---------- Provided data ----------

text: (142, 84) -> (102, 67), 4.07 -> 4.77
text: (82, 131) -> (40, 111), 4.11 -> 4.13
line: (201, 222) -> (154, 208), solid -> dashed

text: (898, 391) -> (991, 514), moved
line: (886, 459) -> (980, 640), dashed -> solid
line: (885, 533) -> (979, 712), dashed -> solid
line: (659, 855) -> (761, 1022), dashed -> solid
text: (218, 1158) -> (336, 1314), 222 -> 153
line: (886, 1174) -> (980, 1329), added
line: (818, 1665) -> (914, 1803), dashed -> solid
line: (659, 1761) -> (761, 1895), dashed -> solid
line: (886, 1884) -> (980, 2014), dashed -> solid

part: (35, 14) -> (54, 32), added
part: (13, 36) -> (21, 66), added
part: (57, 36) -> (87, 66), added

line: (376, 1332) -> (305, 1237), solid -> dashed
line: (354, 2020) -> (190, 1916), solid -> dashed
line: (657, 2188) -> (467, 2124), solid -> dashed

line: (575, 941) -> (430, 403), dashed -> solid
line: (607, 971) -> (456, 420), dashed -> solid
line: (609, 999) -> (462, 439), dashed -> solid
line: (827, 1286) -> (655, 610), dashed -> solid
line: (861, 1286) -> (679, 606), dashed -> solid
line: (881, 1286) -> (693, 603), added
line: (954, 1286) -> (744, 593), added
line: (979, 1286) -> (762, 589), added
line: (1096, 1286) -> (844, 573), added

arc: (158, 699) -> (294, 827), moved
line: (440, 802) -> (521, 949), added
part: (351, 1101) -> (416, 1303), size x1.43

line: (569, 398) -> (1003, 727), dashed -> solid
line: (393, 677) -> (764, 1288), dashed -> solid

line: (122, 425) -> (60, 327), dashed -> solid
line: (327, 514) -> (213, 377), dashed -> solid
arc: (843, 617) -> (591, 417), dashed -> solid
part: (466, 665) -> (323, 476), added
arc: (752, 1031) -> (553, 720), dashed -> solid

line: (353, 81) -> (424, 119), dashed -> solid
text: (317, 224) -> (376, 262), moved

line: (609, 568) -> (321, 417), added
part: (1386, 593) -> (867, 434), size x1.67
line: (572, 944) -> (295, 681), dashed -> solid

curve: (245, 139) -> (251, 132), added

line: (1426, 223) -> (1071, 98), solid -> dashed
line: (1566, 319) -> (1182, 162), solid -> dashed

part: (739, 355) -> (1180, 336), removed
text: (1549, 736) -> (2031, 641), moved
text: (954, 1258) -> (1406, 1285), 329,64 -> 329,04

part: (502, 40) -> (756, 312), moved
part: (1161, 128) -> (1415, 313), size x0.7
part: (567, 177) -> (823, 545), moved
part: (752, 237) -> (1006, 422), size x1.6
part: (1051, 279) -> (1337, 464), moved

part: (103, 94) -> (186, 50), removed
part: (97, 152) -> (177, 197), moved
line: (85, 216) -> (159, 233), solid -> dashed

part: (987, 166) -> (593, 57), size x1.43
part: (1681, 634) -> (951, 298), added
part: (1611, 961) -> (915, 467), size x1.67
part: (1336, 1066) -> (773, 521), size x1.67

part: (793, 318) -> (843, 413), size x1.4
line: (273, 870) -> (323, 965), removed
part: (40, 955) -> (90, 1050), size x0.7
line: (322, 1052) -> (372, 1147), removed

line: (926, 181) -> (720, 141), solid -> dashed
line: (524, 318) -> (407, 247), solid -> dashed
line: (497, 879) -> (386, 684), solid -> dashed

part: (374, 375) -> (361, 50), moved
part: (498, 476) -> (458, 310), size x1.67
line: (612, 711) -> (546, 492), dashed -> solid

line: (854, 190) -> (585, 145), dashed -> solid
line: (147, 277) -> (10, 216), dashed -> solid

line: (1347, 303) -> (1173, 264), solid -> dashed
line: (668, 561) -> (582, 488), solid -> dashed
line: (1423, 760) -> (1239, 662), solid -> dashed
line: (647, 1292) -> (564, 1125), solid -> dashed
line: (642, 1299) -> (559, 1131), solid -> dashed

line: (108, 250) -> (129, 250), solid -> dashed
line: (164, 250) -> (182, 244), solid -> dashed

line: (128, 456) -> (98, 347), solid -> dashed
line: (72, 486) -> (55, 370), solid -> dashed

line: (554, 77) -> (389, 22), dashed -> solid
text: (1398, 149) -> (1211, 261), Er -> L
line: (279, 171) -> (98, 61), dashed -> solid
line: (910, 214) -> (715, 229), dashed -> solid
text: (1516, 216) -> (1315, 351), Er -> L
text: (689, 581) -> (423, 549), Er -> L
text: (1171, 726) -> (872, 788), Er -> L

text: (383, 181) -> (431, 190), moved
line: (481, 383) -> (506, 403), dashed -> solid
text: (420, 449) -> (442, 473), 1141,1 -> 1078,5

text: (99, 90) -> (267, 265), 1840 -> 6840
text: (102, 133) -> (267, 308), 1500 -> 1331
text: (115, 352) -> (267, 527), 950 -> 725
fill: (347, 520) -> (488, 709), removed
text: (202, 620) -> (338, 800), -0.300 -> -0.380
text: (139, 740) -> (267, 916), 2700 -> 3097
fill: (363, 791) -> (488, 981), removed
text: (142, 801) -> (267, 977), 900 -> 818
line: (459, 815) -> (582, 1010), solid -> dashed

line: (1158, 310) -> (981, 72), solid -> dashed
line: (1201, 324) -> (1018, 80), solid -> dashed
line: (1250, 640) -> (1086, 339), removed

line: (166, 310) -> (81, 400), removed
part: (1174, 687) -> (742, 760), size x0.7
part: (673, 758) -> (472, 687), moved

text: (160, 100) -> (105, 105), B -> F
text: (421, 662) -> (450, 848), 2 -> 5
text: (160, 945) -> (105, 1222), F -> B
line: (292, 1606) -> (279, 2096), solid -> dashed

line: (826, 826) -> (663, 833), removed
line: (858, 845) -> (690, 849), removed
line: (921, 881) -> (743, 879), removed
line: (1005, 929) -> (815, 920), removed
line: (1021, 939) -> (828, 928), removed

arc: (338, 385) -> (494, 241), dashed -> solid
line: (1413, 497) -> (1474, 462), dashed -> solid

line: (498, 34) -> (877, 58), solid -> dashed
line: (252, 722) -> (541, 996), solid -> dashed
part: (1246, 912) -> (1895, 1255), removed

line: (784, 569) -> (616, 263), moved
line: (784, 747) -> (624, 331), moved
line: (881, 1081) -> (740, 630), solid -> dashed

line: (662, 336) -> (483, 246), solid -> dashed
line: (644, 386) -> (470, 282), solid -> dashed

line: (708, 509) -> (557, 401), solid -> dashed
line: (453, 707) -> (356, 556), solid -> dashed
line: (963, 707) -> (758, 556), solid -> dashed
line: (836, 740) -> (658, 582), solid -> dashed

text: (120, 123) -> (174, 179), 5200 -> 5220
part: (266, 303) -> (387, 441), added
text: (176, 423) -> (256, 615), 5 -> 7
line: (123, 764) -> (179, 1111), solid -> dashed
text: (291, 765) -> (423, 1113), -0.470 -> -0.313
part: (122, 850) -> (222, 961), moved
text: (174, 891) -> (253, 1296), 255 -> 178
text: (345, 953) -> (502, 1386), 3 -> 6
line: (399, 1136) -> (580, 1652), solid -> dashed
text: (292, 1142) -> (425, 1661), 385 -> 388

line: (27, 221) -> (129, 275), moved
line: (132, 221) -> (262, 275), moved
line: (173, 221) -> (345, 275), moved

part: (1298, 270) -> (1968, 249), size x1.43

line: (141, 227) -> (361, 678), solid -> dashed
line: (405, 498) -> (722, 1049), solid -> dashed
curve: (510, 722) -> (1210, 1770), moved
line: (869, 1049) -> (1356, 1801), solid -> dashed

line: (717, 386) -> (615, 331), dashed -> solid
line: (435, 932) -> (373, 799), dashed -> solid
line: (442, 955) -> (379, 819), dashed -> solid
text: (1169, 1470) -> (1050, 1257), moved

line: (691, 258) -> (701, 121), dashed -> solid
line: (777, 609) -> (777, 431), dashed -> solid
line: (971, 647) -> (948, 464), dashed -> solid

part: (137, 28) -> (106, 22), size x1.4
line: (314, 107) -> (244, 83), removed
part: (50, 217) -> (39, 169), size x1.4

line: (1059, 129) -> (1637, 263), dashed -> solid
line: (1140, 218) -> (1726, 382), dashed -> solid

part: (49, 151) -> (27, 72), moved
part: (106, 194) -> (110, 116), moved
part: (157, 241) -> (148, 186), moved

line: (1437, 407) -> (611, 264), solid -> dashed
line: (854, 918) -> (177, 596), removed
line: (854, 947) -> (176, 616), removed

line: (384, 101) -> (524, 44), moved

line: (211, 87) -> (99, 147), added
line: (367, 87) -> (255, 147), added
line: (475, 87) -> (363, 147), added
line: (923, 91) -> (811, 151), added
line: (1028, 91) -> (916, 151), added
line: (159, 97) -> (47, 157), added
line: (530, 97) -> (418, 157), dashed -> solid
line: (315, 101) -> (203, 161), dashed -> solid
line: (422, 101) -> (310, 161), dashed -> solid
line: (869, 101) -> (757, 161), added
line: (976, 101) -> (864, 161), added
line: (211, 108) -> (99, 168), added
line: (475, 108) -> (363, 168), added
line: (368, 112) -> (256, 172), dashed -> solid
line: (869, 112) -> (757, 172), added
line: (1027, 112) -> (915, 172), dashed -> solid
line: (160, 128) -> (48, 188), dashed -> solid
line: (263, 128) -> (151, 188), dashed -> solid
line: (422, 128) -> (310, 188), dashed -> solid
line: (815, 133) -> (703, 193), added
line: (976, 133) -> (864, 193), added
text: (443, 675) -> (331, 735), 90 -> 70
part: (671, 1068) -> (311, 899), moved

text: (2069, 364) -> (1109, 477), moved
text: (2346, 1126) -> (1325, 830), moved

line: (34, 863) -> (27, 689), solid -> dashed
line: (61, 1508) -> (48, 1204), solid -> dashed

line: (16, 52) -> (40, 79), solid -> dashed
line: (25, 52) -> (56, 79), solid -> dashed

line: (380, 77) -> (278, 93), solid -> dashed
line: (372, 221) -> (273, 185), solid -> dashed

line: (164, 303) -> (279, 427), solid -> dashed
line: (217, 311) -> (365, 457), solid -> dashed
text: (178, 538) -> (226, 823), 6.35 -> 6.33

----------

**Problem to solve:**
Go through the entries above, and wherever a line holds the word "curve", copy that line.

**Written solution:**
curve: (245, 139) -> (251, 132), added
curve: (510, 722) -> (1210, 1770), moved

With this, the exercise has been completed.